Samsun’da 2011 yılında yapılan “Her Kente Kent Müzesi” temalı Tarihi Kentler Birliği toplantısının ertesinde kurulan Samsun Kent Müzesi, kent müzeleri için önemli bir örnektir. Müze, Samsun tarihinde önemi olan Devlet Demiryolları ve Demirspor binasının kamulaştırılması ile kurulmuştur. Samsun Kent Müzesi, 2015 yılında Avrupa Müze Akademisi’nin (EMA) düzenlediği XX. Luigi Micheletti Award Müze Yarışması’nda Avrupa’nın en prestijli 6 müzesinden biri olarak seçilmiştir.
Kent Müzeleri Kimin Hikâyesini Anlatır?
Kent müzeleri kent sakinlerinin günlük yaşamlarından ve geçmişlerinden anları aktarır. Bu özellikleri ile kentin yerel halkının hafızasını da simgelerler. Kent müzelerinde ön plana çıkan, eser yani nesne değil; o kentin insanı, o insanların yaşam pratikleridir. Kent ve kimlik ilişkisinin son derece somut hâle geldiği kent müzelerinde kent sakinlerinin geçmişten bugüne ticaret hayatı, yemeği, dansı, el sanatı, düğünü, bayramı, töreni gibi örneklendirilecek konularda nesneler ve dokümanlar sergilenir.
Kent müzelerinde aynı zamanda kente ve kent insanına ilişkin kültür merkezli geçmiş anlatılır.
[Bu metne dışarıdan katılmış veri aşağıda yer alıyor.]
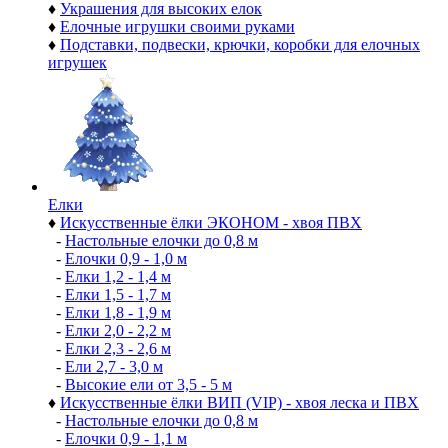
♦
Украшения для высоких елок
♦
Елочные игрушки своими руками
♦
Подставки, подвески, крючки, коробки для елочных
игрушек
Елки
♦
Искусственные ёлки ЭКОНОМ - хвоя ПВХ
-
Настольные елочки до 0,8 м
-
Елочки 0,9 - 1,0 м
-
Елки 1,2 - 1,4 м
-
Елки 1,5 - 1,7 м
-
Елки 1,8 - 1,9 м
-
Елки 2,0 - 2,2 м
-
Елки 2,3 - 2,6 м
-
Ели 2,7 - 3,0 м
-
Высокие ели от 3,5 - 5 м
♦
Искусственные ёлки ВИП (VIP) - хвоя леска и ПВХ
-
Настольные елочки до 0,8 м
-
Елочки 0,9 - 1,1 м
Bu anlatım ise özellikle sanayi toplumunda karşı karşıya kaldığımız ve yüzleşmemiz gereken yabancılaşma sorunu ile mücadele etme gücü verir. Kentinden, kentin kimliğinden ve hatta özünden kopan bireylerin kent kimliği ile kendi kimlikleri arasında bağ kurabilmeleri, geçmişlerine ve kültürlerine yakınlık hissetmelerine olanak sağlarlar. Kent müzeleri bireye kent ve kültür çerçevesinde bir bilinç kazandırırlar. Kent için yaratılan kimlik ve değerler, müze ile bir görünüme kavuşur ve kentin gelecek kuşaklarına kültürel aktarımı yapılır. Bunun yanında kenti ve kentliyi tanımak isteyen yabancılara bu konuda bilgiler aktararak kentin tanıtımına da katkıda bulunurlar.
Sürdürülebilir Kentler İçin Kültür, Kent Markasına Entegre Edilmeli
Kültür, eşi benzeri olmayan ve kentin kendine has kimliğini yaratmanın en önemli kaynağıdır. Kentin rekabet gücünü artırabildiği, cazip hale getirdiği, ticari ve turistik hareketliliğe katkı sağlayabildiği için de kültür, sürdürülebilir bir kent markalama stratejisi niteliğindedir. Bunun için kültürün, kent kalkınma planlarının önemli bir parçası olmasını sağlamak ve onu kent müzeleri gibi kimliğe etki edebilen kurumlar ile daha erişilebilir kılmak büyük önem taşımaktadır. Kültürün kent markasına entegre edilmesi ve kent kimliğinin özünü oluşturması sürdürülebilir kentler için zorunluluktur.